# Happy Birthday Grapegrl



## pyro (Oct 7, 2006)

Happy Happy Birthday To You


----------



## Zombie-F (Apr 12, 2004)

Hope you have a happy one grapegrl.


----------



## Johnny Thunder (Feb 24, 2006)

Happy birthday (in my best Frosty the Snowman voice) to you, grapegrl!!! You are one cool, smart, fun person and I am glad to know you  Have a great day and weekend, cutesy!!


----------



## ScareShack (May 26, 2006)

Have a great birthday!


----------



## Vlad (Aug 2, 2005)

WooooooooooHoooooooo Happy Birthday GG !!!


----------



## Sinister (Apr 18, 2004)

Happy Birthday Susan! Here's hoping we both have a Great Day, you with your B-Day and me with my stuff out here in Cali. You are the greatest!


----------



## Hauntiholik (May 17, 2006)

Happy birthday GG!


----------



## ScareFX (Aug 18, 2004)

Happy birthday!


----------



## DeathTouch (Sep 6, 2005)

Happy Birthday.


----------



## grapegrl (Jan 3, 2006)

Wow! Thanks, everybody! It's been a nice, relaxing day so far and I'm going out to dinner tonight. Tomorrow we'll be celebrating all day with my fiance's family in the afternoon and then my family tomorrow evening. Thanks again for all the birthday wishes!


----------



## Frighteners Entertainment (Jan 24, 2006)

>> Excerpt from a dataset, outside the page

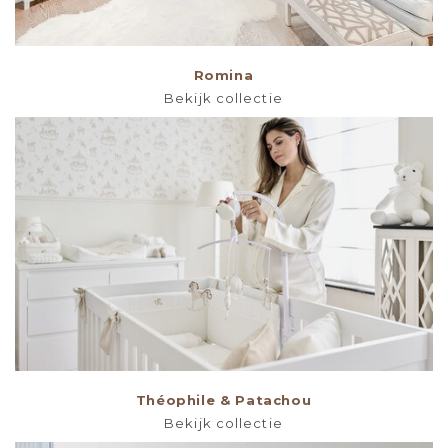
Romina
Bekijk collectie
Théophile & Patachou
Bekijk collectie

WoW! a birthday for you!!! You don't look a day over 35!! LOL j/k

You behave!


----------



## PrettyGhoul (Oct 7, 2005)

*Happy Birthday grapegrl!! I hope you have a wonderful time!!*


----------



## dynoflyer (Oct 8, 2006)

A very happy birthday to ya, Grapegirl! Now, go have a nice glass of wine to celebrate!


----------



## Hella (Feb 6, 2006)

Happy Birthday Grapegrl!! I hope you have a great day and Enjoy your celebrations!!


----------



## slimy (Jul 12, 2006)

Hope you have a grape birthday, GG.


----------



## Ghostess (Aug 21, 2005)

Happy
birthday!!!!!!!


----------



## MrsMyers666 (Apr 13, 2006)

Happy Birthday! Signed on just for you. Hope you have a great birthday weekend!


----------



## grapegrl (Jan 3, 2006)

Thanks again, everyone! (Hi, MrsM...great to see you!!) I had a great day and the fun continues tomorrow...


----------



## DeadSpider (Feb 3, 2006)

*Have a good one GG!!*


----------



## grapegrl (Jan 3, 2006)

Thanks, DeadSpider and all my other spooky friends! Well, I spent the whole day eating and I'm miserable...ugh. I think I'll fast until Thanksgiving. :zombie:

I got some nice loot including a second generation iPod Shuffle and some Chococat flip-flops from my sweetie, a Wizard Cat candle lamp from the _Windstone by M. Pena_ collection and a Lenox "Count Catula" figurine, both from my parents. Got lots of other nice little goodies from other friends and family and had a very enjoyable weekend.


----------